While implementing a human element in an AI system might not be feasible, the GDPR doesn’t prohibit autonomous agents given specific consent or power of attorney. Based on my understanding of the upcoming regulation, the AIA doesn’t present obstacles either. While there are safety measures and conditions to meet for any AI solution, with some tailored for autonomous agents, I’m unaware of any explicit restrictions imposed by EU regulators on such initiatives.
Your article talks about how AIA mandates that high-risk systems need to be “transparent and understandable to users,” but let’s be real—most AI systems are black boxes. Stuff goes in, stuff comes out, and what happens in between is anyone’s guess.
Now, I get the sense that making tech companies clarify their AI’s decision-making process has been a major sticking point. But you’re saying AIA might not actually require a crystal-clear explanation, just that companies need to give users the lowdown on touchy subjects like how hallucinations work and be upfront about the training data, right?
Certainly, this appears to be a central and somewhat paradoxical issue from a business standpoint. Given AI’s nature, it’s often challenging to pinpoint precisely how a system, based on various inputs, reaches a specific output. Yet, EU regulators advocate for the explainability principle, implying a clearer understanding.
The silver lining is that the AIA acknowledges this dilemma and, as you noted, doesn’t demand the impossible from developers. It primarily necessitates that entities involved in the AI system’s lifecycle can articulate its foundational principles in layman’s terms and describe the kind of data leading to specific outcomes. This might also encompass offering an alternate prediction or providing the context behind a decision. In this sense, it bears similarities to transparency and fairness principles.
Ultimately, the interpretation will hinge on regulatory guidance. History has shown that some interpretations can be more stringent than necessary.
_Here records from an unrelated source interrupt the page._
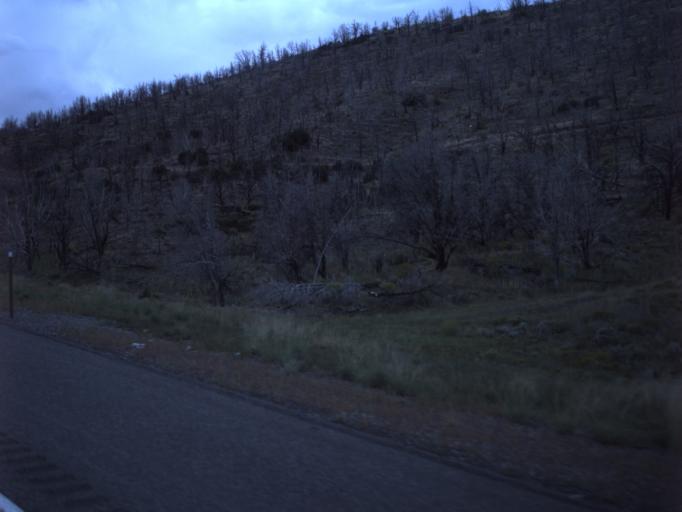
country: US
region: Utah
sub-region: Sevier County
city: Monroe
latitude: 38.5585
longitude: -112.4259
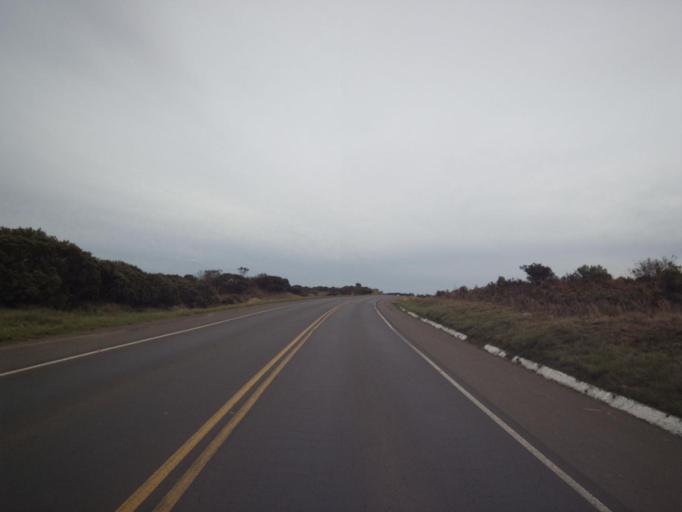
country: BR
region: Parana
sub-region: Palmas
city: Palmas
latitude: -26.6312
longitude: -51.5043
However, the latest version of the AIA offers some protection, and over time, a unified approach should emerge across the EU. It’s evident that regulators are actively engaged in the AI evolution, with some already providing guidance on AI’s interplay with the GDPR. Again, I’d specifically point to the insights from the UK’s ICO as particularly valuable.
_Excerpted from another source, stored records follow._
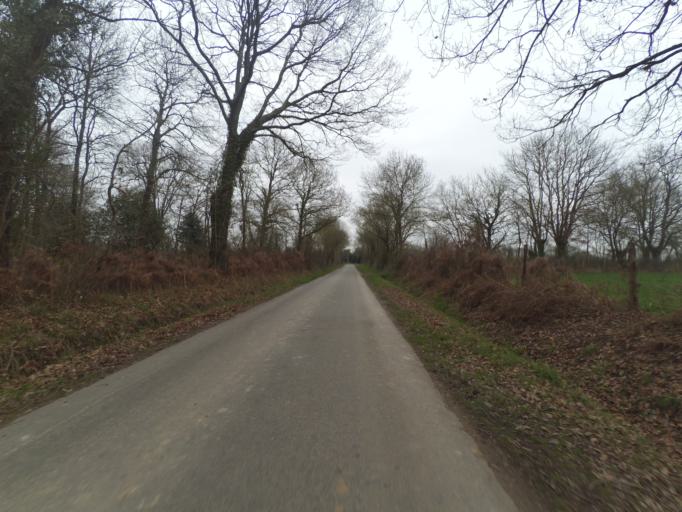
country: FR
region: Pays de la Loire
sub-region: Departement de la Loire-Atlantique
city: Coueron
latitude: 47.2392
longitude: -1.7079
Thank you for this discussion! I’ve gained a lot from it, and I’m confident our readers will benefit as well.
You’re welcome. Thank you as well!
A few days after my chat with Maciej, an executive order was signed by President Joe Biden, outlining guidelines for generative AI.
The approach this executive order adopts differs from the European Union's. Instead of directly addressing risk, it zeroes in on the computational power of the machines used to build foundational AI models. The underlying belief is that the real threat comes from massive supercomputers with hefty price tags, not small startups operating out of garages.
Many on Twitter have criticized this view as lacking foresight. They argue that in a short span, the computational capabilities exclusive to these supercomputers will be within reach for garage startups. Critics believe that regulations are challenging to reverse, and this particular one may become outdated quicker than most.